Information section start
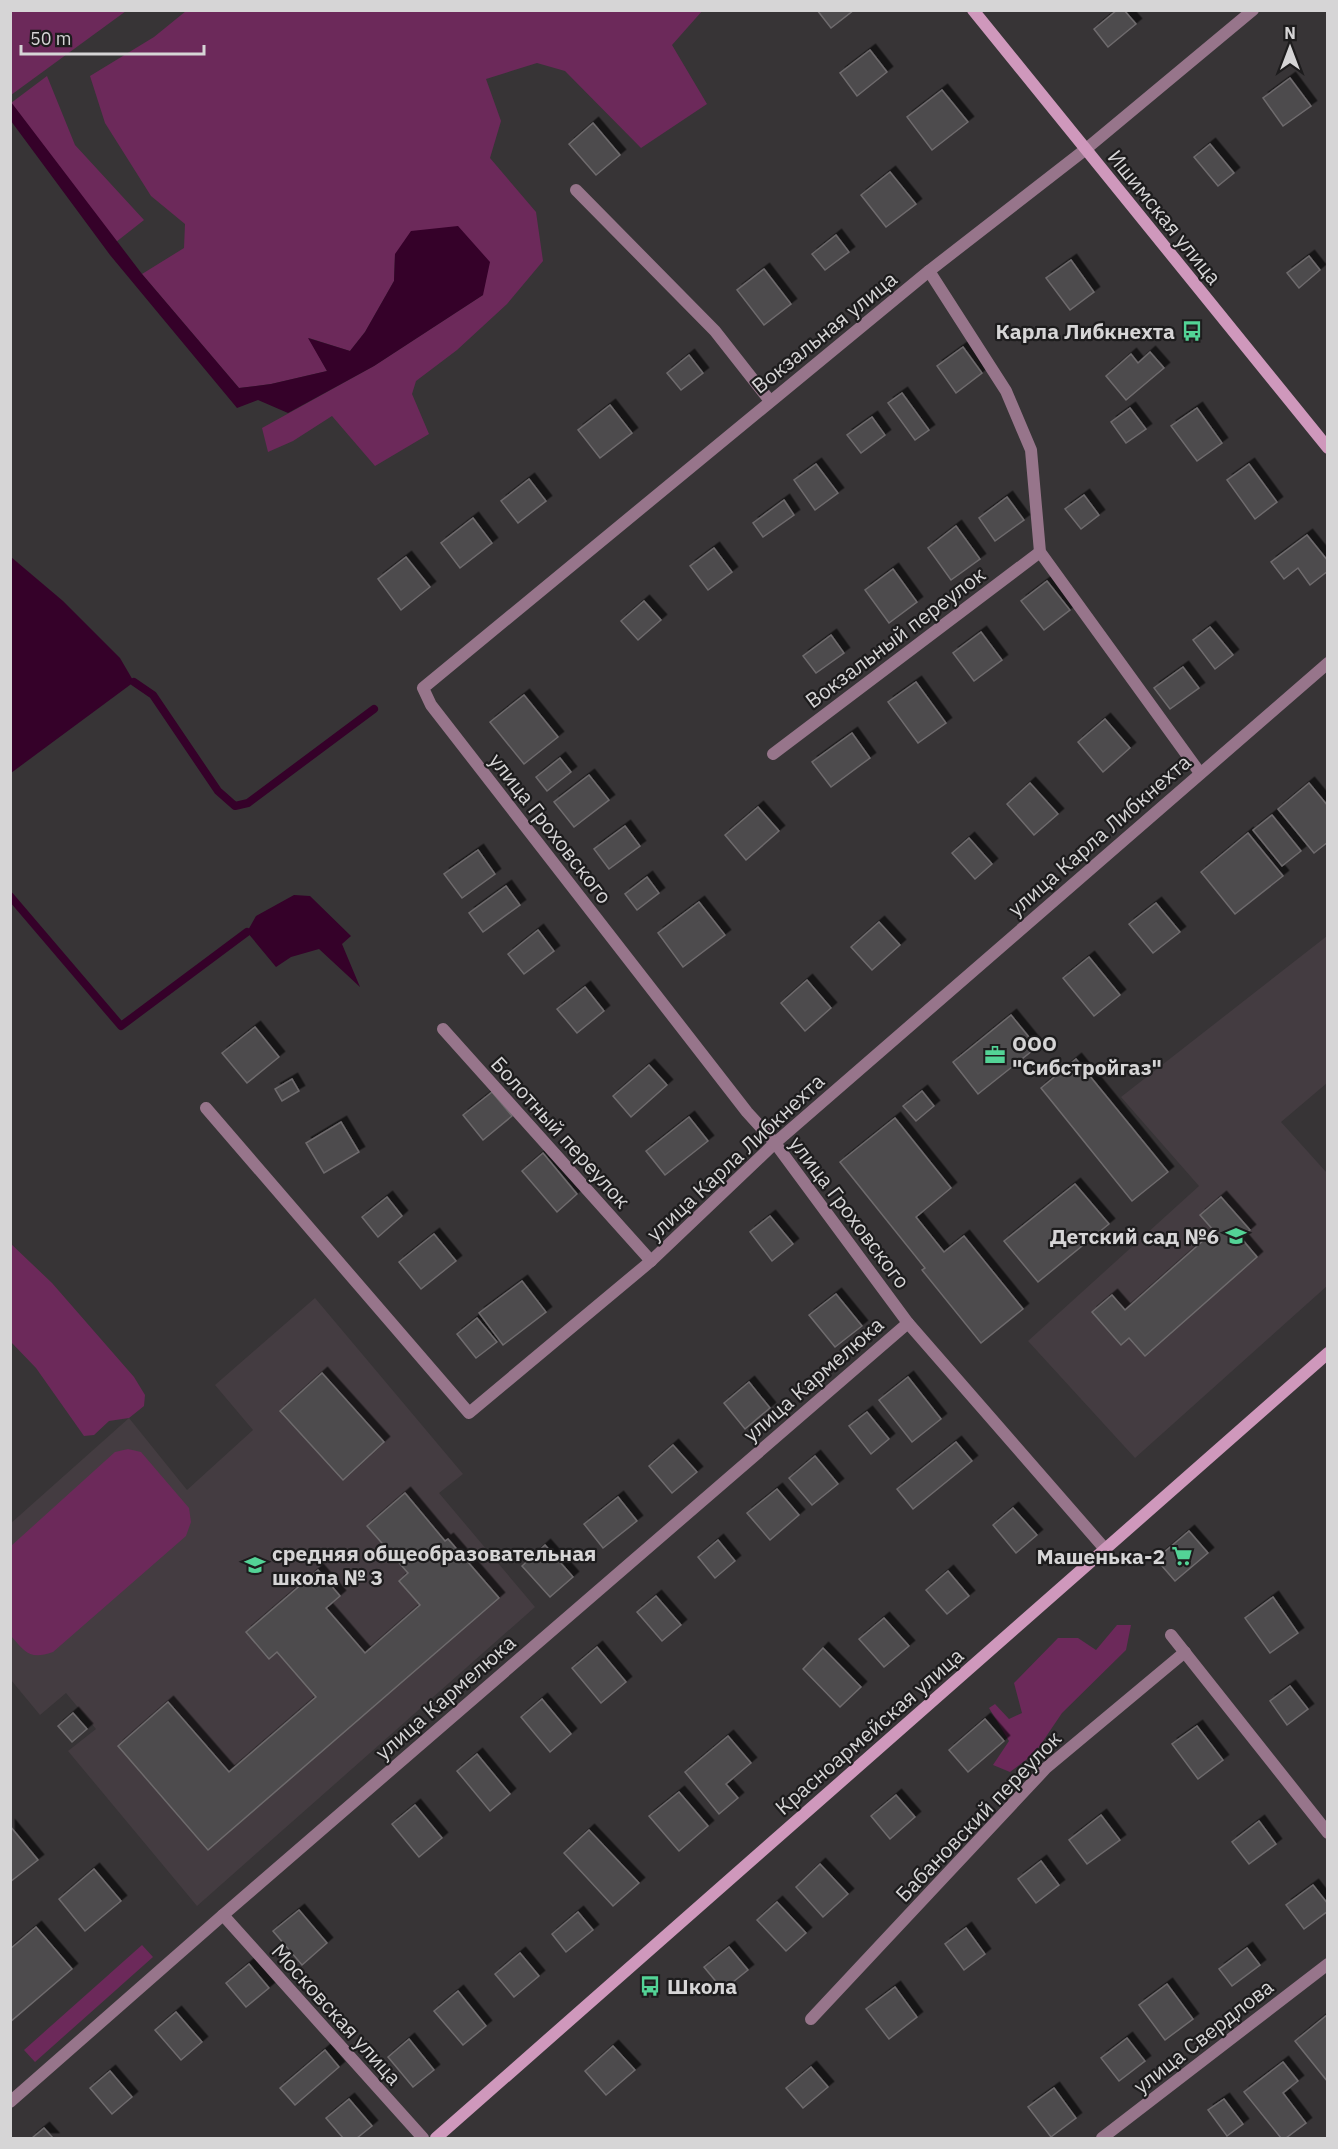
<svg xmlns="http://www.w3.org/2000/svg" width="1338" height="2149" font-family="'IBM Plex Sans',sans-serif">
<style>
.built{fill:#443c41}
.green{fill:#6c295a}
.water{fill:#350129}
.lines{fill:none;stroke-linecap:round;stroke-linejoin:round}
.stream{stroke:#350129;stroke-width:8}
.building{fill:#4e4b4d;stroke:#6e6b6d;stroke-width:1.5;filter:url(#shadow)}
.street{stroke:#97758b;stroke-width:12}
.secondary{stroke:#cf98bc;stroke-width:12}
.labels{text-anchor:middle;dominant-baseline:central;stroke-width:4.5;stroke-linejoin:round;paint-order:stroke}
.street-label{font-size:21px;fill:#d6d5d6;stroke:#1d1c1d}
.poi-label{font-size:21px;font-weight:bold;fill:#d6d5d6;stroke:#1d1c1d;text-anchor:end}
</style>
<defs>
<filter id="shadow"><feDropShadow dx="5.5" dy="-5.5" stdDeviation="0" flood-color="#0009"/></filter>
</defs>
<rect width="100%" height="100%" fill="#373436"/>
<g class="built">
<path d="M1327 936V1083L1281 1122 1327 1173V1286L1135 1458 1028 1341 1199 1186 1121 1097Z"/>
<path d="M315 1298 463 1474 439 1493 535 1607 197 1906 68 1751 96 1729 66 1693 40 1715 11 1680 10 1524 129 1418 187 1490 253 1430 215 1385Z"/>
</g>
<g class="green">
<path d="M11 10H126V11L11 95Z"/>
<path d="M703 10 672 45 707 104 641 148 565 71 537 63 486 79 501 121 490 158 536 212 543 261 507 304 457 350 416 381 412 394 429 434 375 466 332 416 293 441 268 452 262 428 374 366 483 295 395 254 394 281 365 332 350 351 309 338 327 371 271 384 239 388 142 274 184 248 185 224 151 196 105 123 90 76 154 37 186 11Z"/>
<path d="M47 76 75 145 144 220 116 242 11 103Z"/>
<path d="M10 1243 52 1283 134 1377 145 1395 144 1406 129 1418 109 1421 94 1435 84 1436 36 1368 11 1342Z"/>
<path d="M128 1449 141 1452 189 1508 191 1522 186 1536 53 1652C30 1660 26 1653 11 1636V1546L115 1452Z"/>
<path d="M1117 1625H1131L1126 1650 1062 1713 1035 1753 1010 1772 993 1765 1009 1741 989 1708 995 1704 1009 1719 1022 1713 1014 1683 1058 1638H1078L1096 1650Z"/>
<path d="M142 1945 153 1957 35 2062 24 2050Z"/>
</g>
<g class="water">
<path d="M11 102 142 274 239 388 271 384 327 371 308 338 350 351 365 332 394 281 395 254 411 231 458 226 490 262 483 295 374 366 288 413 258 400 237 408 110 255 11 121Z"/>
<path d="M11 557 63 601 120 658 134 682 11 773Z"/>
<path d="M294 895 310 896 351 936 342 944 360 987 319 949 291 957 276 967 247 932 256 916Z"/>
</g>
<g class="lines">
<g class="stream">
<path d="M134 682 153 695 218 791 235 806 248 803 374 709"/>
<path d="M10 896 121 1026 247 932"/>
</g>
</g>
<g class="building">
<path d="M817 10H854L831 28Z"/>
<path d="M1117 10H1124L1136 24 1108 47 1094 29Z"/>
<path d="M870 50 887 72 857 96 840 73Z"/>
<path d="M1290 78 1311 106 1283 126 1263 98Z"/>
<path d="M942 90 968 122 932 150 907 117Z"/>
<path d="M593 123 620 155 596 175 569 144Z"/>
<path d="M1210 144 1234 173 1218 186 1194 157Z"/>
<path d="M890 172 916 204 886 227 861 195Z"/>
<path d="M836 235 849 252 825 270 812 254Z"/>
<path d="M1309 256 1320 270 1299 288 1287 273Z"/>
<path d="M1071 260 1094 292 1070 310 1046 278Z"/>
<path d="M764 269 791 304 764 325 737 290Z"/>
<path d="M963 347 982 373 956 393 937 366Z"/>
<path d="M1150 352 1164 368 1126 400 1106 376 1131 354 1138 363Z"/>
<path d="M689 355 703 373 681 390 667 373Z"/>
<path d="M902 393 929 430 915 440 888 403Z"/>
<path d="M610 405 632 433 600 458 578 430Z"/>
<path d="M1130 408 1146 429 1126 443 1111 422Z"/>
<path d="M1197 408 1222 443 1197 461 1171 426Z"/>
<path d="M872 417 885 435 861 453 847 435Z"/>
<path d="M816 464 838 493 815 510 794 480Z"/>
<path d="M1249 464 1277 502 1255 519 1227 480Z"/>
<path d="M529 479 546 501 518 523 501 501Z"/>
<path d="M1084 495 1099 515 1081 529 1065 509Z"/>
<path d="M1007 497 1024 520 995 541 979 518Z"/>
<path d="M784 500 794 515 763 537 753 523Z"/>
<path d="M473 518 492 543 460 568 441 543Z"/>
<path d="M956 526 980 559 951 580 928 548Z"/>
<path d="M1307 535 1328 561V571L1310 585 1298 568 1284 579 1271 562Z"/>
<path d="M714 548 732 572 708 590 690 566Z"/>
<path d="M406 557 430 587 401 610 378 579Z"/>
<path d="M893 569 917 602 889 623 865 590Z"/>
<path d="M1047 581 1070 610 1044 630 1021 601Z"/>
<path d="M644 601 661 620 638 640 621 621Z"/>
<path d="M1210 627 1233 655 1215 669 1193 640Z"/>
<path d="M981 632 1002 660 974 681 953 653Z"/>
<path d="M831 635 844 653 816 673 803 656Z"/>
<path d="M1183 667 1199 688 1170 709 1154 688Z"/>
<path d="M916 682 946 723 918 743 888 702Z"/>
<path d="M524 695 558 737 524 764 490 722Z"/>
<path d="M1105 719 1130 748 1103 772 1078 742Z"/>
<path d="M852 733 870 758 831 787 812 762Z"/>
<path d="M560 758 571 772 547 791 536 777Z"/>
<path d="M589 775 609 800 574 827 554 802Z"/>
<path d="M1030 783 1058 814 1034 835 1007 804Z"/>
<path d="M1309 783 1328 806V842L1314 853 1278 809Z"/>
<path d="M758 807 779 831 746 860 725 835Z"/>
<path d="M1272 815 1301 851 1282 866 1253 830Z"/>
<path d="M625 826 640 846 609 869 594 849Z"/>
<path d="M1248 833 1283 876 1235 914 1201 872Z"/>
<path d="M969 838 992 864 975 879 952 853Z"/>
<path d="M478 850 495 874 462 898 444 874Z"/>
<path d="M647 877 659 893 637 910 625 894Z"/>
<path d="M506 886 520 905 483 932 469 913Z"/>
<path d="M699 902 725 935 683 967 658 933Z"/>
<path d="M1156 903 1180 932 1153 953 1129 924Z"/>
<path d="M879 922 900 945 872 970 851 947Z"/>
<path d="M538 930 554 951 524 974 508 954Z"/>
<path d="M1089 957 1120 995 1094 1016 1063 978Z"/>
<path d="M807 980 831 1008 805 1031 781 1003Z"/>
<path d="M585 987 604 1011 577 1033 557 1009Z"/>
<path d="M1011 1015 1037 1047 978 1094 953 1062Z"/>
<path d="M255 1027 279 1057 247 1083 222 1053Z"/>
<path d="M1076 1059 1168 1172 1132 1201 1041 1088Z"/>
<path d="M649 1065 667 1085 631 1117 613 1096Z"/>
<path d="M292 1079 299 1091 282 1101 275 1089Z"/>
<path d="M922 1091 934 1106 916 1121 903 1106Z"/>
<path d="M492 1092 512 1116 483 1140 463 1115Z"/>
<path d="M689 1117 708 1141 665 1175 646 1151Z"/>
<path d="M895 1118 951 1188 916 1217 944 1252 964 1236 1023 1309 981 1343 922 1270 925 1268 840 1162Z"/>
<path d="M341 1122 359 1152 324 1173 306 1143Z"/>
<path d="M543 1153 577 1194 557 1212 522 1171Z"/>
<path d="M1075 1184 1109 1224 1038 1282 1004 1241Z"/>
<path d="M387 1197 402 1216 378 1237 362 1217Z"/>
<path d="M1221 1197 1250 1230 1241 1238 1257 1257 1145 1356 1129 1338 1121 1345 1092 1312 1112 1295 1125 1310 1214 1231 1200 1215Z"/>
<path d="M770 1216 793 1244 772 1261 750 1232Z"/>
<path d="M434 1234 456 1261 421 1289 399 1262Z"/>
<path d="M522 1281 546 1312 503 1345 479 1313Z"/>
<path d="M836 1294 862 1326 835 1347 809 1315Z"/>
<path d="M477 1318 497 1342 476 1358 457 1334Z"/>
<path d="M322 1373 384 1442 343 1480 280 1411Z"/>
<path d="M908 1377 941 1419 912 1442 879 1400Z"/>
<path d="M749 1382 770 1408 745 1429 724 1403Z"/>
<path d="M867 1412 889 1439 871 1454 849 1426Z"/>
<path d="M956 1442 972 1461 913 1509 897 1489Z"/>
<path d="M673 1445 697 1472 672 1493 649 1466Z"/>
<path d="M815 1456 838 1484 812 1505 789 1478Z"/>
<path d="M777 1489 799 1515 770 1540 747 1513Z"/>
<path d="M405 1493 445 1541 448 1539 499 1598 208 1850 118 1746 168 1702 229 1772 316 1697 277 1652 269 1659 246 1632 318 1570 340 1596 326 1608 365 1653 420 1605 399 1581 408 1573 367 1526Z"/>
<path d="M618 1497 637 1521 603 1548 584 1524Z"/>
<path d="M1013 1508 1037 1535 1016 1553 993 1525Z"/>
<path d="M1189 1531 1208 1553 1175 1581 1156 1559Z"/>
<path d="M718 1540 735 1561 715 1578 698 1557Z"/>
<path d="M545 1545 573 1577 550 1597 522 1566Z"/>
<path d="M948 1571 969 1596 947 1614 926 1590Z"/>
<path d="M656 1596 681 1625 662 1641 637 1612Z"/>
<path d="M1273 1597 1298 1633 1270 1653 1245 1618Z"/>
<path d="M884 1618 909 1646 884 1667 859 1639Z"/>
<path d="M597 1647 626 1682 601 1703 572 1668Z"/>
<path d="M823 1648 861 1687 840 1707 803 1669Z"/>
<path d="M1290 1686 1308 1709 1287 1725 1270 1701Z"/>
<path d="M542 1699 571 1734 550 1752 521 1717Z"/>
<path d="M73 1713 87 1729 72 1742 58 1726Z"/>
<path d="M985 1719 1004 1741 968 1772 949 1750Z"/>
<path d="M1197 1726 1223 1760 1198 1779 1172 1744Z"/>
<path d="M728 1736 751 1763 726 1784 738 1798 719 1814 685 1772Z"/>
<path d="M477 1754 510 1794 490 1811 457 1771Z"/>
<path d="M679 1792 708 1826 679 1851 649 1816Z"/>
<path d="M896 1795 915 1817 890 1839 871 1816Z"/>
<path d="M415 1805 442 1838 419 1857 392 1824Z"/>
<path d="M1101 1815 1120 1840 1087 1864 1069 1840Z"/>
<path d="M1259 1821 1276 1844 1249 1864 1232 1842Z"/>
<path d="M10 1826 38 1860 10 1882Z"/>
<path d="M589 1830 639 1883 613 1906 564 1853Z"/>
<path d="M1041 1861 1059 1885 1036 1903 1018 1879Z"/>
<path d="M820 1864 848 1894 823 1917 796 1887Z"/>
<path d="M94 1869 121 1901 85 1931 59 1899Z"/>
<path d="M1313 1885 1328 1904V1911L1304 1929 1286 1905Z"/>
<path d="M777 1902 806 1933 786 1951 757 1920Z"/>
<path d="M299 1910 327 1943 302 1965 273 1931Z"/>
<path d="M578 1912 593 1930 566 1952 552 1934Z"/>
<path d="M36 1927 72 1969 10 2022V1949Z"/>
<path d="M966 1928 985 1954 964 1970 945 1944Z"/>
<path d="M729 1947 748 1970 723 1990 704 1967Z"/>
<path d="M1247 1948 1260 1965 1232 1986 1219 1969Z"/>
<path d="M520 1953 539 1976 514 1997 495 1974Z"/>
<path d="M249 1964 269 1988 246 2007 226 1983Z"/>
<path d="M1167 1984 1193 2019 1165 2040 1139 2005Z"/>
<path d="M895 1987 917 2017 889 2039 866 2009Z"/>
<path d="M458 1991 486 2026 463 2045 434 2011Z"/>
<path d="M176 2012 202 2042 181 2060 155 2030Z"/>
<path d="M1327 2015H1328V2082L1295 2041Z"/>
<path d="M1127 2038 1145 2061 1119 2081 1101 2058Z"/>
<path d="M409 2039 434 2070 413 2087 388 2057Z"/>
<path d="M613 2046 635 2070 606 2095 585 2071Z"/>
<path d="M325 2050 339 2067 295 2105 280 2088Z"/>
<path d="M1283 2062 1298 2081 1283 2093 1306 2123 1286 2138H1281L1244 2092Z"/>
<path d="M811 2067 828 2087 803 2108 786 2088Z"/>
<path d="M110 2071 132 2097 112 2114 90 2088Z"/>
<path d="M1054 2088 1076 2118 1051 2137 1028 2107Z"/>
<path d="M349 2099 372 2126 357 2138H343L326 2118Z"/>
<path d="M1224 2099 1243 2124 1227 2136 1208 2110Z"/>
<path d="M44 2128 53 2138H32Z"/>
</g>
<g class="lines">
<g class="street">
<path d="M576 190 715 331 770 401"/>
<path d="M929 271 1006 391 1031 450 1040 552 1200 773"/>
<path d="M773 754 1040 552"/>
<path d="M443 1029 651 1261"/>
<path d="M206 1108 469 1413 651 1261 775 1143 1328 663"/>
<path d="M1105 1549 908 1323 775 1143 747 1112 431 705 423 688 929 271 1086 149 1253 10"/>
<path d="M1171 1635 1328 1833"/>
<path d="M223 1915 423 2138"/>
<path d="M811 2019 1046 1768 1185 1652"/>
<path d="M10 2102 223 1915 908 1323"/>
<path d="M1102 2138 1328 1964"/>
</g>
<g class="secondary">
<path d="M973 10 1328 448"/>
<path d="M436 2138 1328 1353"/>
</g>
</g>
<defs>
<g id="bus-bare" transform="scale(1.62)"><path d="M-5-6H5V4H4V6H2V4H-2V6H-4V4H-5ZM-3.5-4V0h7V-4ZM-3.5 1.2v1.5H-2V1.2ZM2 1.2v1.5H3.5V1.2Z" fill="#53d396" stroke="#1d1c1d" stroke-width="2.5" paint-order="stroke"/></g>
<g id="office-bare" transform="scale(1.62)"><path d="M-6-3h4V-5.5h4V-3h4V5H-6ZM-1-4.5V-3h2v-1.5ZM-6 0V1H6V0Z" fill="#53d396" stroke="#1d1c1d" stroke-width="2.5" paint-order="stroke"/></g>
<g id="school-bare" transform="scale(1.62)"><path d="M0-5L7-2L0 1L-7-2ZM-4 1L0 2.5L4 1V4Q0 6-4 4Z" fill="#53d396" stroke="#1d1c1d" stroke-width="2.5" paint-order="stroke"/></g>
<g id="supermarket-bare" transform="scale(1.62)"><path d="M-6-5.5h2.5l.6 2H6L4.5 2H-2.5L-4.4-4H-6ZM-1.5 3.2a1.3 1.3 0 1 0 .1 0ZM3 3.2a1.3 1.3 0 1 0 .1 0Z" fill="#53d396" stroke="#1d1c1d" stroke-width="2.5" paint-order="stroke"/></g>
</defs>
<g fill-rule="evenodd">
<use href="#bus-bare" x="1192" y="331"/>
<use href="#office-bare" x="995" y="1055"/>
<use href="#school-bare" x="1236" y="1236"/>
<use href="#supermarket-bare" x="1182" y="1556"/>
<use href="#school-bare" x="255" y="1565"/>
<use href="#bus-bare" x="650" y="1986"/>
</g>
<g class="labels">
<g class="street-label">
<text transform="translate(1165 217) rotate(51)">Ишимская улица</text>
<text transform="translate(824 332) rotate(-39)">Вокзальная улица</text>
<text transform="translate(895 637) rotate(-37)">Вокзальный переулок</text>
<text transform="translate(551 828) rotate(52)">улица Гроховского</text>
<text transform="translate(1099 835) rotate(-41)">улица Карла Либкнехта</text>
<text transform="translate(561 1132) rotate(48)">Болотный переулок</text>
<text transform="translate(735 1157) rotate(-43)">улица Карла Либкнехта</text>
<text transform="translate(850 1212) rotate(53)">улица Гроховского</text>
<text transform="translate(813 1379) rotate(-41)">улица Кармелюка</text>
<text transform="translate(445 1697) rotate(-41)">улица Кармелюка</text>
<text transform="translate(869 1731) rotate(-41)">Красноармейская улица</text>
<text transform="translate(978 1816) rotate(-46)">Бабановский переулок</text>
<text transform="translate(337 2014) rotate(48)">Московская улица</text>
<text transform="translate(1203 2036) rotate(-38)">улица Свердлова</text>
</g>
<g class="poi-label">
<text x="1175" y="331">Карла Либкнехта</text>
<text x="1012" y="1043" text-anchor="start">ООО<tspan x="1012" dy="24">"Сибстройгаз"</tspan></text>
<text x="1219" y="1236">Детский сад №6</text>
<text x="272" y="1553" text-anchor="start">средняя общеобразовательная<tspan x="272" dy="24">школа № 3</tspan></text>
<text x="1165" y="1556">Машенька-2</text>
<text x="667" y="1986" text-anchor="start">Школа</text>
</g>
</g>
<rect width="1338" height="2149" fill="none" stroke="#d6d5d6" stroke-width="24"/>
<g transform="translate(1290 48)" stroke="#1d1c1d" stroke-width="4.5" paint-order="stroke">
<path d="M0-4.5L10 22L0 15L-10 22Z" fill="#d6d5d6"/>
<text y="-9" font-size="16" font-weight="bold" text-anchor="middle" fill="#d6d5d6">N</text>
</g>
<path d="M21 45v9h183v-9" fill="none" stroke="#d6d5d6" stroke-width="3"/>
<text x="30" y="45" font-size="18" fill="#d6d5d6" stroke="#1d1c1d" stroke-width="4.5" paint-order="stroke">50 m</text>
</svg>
Information section end
(What you should do): In the data above, each line holding "shadow" is to be found and copied.

(Reply):
.building{fill:#4e4b4d;stroke:#6e6b6d;stroke-width:1.5;filter:url(#shadow)}
<filter id="shadow"><feDropShadow dx="5.5" dy="-5.5" stdDeviation="0" flood-color="#0009"/></filter>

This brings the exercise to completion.